* WHAT TO WORK ON
Write out nothing except the lines of the entries below, from the first through the one containing "#9 translucent blue", exactly and without pictures.

* WORKING DATA
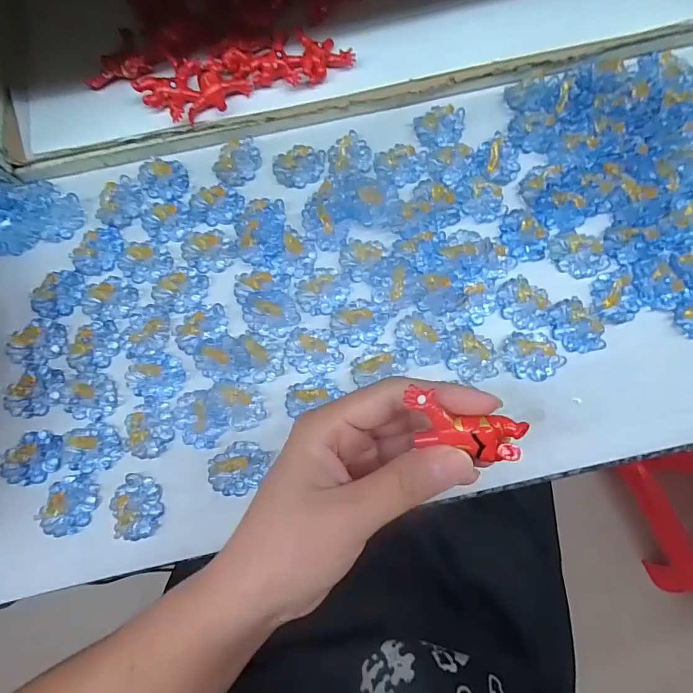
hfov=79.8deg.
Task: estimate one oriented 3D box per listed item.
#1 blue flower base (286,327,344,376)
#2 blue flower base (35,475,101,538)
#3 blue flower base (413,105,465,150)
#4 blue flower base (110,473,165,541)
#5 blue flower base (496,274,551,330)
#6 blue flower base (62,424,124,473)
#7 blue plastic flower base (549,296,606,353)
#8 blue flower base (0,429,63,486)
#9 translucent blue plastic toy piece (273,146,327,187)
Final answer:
[{"bbox_3d":[-0.021,0.003,0.271,0.036,0.006,0.030,1,82,2],"label":"blue flower base"},{"bbox_3d":[-0.173,0.099,0.257,0.030,0.011,0.035,7,82,3],"label":"blue flower base"},{"bbox_3d":[0.068,-0.158,0.296,0.036,0.009,0.029,-15,76,-1],"label":"blue flower base"},{"bbox_3d":[-0.131,0.100,0.257,0.029,0.008,0.038,-22,82,-2],"label":"blue flower base"},{"bbox_3d":[0.118,-0.029,0.273,0.031,0.005,0.036,-21,76,-3],"label":"blue flower base"},{"bbox_3d":[-0.163,0.065,0.264,0.034,0.004,0.029,-11,82,0],"label":"blue flower base"},{"bbox_3d":[0.150,-0.014,0.269,0.031,0.004,0.034,-6,76,1],"label":"blue plastic flower base"},{"bbox_3d":[-0.200,0.071,0.263,0.032,0.007,0.032,0,82,2],"label":"blue flower base"},{"bbox_3d":[-0.034,-0.130,0.294,0.036,0.011,0.029,-1,82,1],"label":"translucent blue plastic toy piece"}]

* RESULT OF THIS TASK
hfov=79.8deg.
Task: estimate one oriented 3D box per listed item.
#1 blue flower base (286,327,344,376)
#2 blue flower base (35,475,101,538)
#3 blue flower base (413,105,465,150)
#4 blue flower base (110,473,165,541)
#5 blue flower base (496,274,551,330)
#6 blue flower base (62,424,124,473)
#7 blue plastic flower base (549,296,606,353)
#8 blue flower base (0,429,63,486)
#9 translucent blue plastic toy piece (273,146,327,187)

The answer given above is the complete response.